Paris and London called in Israel’s envoys for consultations yesterday as the Jewish state faced mounting diplomatic pressure over plans to build 3,000 settler homes in east Jerusalem and the West Bank.
Germany and Russia also raised concerns about the Israeli plans, which the UN chief warned could wipe out peace hopes.
Israel has faced a wave of top-level diplomatic protests after the construction proposals emerged on Friday as payback for the Palestinians winning the rank of a UN non-member observer state.
Some of the construction is to take place in a controversial corridor of land east of Jerusalem, called E1, where new settlements could effectively cut the West Bank in two.
In Paris, French Ministry of Foreign Affairs spokesman Philippe Lalliot said Israeli Ambassador Yossi Gal had been summoned so France could express its “grave concern” over the settlements plan.
“Construction in the E1 area would seriously undermine the two-state solution by isolating Jerusalem ... from the West Bank and threatening the territorial contiguity and viability of a future Palestinian state,” Lalliot said.
The Israeli embassy said Gal had “clarified the Israeli position by explaining that it was impossible to expect Israel to stand idly by after the unilateral Palestinian move at the UN.”
The British Foreign and Commonwealth Office said it had called in Israeli Ambassador Daniel Taub to express its concerns and urged Israel to reconsider the settlement plans.
“We deplore the recent Israeli government decision to build 3,000 new housing units and unfreeze development in the E1 block. This threatens the viability of the two-state solution,” the foreign office said in a statement.
In an earlier statement, the foreign office said: “We have told the Israeli government that if they go ahead with their decision, then there will be a strong reaction.”
Germany for its part said it was “deeply concerned” about the settlement plans, but would not “for the moment” summon its ambassador to Berlin.
“We urge the Israeli government to reverse this announcement. Both sides should act constructively and avoid obstructing what is urgently needed, namely the resumption of substantial direct peace talks,” German government spokesman Steffen Seibert told a regular briefing.
Russia also urged Israel to rethink its plans, saying the settlement project “will negatively affect efforts to restart direct talks.”
However, London and Paris rejected reports that they were planning the unprecedented step of recalling their ambassadors to Israel over the plans.
Israel’s left-leaning Haaretz newspaper said the two governments were considering the move over the plans to build in E1, which the newspaper said they considered a “red line.”
However, officials in both capitals said the move was not being prepared.

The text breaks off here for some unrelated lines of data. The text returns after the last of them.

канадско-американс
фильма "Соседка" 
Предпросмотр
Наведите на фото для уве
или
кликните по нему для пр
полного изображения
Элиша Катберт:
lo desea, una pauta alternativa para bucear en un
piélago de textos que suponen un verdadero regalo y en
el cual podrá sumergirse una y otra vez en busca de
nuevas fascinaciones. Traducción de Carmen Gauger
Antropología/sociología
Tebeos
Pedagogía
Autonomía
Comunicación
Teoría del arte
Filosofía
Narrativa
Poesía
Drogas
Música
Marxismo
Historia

“There are other ways to show our disapproval,” French Ministry of Foreign Affairs deputy spokesman Vincent Floreani said.

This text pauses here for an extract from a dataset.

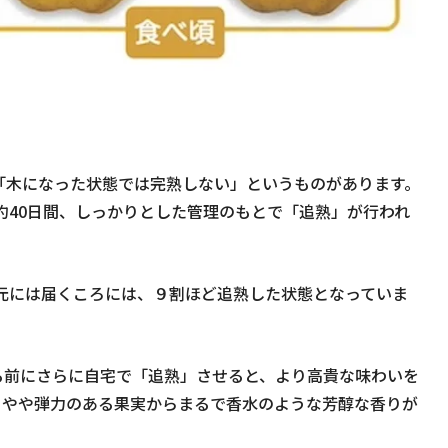
「木になった状態では完熟しない」というものがあります。
約40日間、しっかりとした管理のもとで「追熟」が行われ
元には届くころには、９割ほど追熟した状態となっていま
る前にさらに自宅で「追熟」させると、より高貴な味わいを
、やや弾力のある果実からまるで香水のような芳醇な香りが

“We are not proposing to do that,” a spokesman for British Prime Minister David Cameron said.
The E1 zone is a highly contentious area of the West Bank that runs between the easternmost edge of annexed east Jerusalem and the Maaleh Adumim settlement.
Palestinians bitterly oppose the E1 project, as it would effectively cut the occupied West Bank in two, north to south, and sever it from Jerusalem, making the creation of a contiguous Palestinian state almost impossible.
Plans to link Jerusalem with the Maaleh Adumim settlement, which lies about 5km from the city’s eastern flank, have long been espoused by Israeli hardliners, but were put on hold in 2005 following strong opposition from Washington.
Washington and Brussels have also raised concerns about the settlements plan, and on Sunday UN Secretary-General Ban Ki-moon issued a strongly worded warning.
“Settlements are illegal under international law and, should the E1 settlement be constructed, it would represent an almost fatal blow to remaining chances of securing a two-state solution,” Ban said.